To some degree, this is alarming because it means these organizations are moving into a vacuum created by anemic history requirements at the provincial level. Sooner or later, those governments will have to take a stand: They either favour teaching kids about Canadian history, or they don't. Only four provinces currently require high-school students to take a history course before graduating.
History teachers ought to take note of the dynamic learning opportunities that can be created by involving kids in an exciting project. Parents, equally, might ask themselves this: How is my child being taught Canadian history? Creative and meaningful ways are needed to educate our students effectively, and this school vigil is a wonderful example.

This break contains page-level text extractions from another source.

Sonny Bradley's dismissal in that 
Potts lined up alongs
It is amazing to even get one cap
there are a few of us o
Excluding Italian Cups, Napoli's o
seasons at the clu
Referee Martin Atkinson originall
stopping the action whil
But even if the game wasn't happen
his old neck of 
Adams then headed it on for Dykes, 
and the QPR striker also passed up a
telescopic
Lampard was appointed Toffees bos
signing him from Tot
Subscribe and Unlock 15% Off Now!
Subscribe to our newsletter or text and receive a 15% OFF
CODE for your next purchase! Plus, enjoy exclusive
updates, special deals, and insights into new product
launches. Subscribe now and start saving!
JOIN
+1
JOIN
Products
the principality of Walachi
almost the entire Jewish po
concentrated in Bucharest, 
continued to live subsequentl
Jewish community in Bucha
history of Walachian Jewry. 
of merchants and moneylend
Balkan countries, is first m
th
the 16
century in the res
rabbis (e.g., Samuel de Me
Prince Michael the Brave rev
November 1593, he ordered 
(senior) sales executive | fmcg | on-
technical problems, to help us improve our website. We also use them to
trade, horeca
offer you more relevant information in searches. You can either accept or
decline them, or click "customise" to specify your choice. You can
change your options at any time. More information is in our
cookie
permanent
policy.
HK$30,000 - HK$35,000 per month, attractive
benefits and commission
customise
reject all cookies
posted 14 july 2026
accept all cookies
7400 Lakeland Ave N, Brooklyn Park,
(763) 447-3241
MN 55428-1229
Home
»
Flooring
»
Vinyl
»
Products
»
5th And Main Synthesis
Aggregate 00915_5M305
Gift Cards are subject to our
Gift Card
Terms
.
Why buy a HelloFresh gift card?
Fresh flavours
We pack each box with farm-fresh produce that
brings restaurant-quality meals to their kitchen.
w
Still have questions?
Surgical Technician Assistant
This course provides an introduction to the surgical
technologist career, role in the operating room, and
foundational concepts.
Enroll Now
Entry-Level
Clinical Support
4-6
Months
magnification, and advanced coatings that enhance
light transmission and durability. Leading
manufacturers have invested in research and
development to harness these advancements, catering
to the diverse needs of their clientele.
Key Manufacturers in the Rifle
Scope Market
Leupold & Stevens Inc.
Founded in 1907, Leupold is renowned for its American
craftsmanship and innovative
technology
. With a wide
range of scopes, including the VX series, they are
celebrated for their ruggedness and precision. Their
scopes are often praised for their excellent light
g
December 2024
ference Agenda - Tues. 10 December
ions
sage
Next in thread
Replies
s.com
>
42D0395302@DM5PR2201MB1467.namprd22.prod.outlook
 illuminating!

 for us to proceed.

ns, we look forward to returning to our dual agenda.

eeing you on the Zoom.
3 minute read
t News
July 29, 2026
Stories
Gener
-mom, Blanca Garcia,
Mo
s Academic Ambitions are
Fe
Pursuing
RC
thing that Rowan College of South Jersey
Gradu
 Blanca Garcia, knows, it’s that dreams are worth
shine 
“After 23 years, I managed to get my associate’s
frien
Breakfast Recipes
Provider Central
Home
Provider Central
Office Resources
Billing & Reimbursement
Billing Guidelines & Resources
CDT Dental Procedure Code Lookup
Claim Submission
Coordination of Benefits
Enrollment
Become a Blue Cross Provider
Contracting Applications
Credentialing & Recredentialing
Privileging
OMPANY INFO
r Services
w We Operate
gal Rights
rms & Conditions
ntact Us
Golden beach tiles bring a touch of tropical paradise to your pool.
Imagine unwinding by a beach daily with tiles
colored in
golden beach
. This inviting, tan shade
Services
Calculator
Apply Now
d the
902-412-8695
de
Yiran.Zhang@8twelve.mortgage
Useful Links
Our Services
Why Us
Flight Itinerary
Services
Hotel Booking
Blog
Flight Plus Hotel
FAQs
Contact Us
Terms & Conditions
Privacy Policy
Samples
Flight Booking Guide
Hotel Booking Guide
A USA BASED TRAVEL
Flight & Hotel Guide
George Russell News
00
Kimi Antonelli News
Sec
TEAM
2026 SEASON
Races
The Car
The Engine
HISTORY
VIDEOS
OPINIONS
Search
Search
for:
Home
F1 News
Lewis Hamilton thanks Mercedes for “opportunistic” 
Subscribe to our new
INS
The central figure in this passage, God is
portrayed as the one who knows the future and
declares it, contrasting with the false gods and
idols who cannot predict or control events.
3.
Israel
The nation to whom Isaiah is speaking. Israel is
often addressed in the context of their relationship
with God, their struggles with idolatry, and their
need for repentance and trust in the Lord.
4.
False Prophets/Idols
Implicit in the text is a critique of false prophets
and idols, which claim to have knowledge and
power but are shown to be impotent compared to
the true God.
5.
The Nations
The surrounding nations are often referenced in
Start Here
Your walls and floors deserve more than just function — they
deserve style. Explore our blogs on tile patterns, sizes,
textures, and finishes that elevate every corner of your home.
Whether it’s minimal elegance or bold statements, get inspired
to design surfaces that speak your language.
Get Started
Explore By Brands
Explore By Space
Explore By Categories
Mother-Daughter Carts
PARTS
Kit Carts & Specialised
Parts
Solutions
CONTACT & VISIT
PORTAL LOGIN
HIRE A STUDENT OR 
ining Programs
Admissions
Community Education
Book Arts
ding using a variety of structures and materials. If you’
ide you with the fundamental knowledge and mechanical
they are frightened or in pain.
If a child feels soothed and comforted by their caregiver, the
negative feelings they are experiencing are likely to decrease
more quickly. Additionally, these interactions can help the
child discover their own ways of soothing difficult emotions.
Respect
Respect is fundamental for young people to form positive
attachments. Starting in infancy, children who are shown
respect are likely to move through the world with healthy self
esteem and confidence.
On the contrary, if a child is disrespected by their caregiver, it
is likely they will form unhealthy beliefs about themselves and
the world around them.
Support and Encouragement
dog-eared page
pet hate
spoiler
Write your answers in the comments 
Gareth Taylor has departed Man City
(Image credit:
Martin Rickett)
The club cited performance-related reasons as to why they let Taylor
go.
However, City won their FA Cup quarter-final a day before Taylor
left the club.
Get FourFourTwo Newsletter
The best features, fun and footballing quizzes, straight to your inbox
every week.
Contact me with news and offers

Even beyond the classroom, the existence of the vigil is instructive. Ninety-two years after the end of the First World War, these names are coming back to life as they are projected on screens, walls, bricks and stone. This memorial in light tells us that part of our identity is tied to those who fell at Passchendaele, the Somme, Vimy or Ypres.
And the irony of casting their names in light is cause for reflection. Our traditional way of preserving names in memory is by carving them in stone. But as I've told my students, one of the best ways to forget about something is to build a monument to it - a "stonecutter's irony, 'Their Name Liveth For Evermore,' " in the words of Toronto poet Don Coles.
In this particular act of remembrance, however, there is a lasting spirit in its ephemeral nature. As the thousands of names scrolled by this week, they were remarked on, gazed on, spoken aloud, written down, shared and photographed. They caused sighs, tears, giggles, awe and pursed lips.
There has been a union in light between the living and the dead, a special one for Canada as it observes Remembrance Day in 2010. Somewhere down the line, we'll need those students to keep the memory alive for another generation.
J.D.M. Stewart teaches Canadian history at Bishop Strachan School in Toronto.